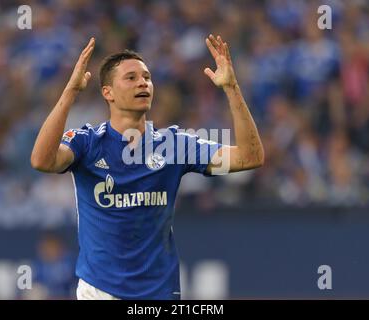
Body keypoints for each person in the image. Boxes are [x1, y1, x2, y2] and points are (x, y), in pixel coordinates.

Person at [30, 35, 264, 300]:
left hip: (160, 294)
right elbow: (42, 160)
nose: (143, 82)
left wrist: (232, 88)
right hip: (100, 291)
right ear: (108, 92)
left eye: (147, 77)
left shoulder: (175, 146)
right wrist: (70, 92)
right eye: (131, 78)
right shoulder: (88, 143)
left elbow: (249, 157)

┄┄┄┄┄┄┄┄┄┄┄┄┄┄┄┄┄┄┄┄

* Task item *
Exactly and exclusively, repeat the lines from the line that contains "left wrist: (232, 88)" through the end of the records, both ends included.

* Response to this task *
left wrist: (232, 88)
right hip: (100, 291)
right ear: (108, 92)
left eye: (147, 77)
left shoulder: (175, 146)
right wrist: (70, 92)
right eye: (131, 78)
right shoulder: (88, 143)
left elbow: (249, 157)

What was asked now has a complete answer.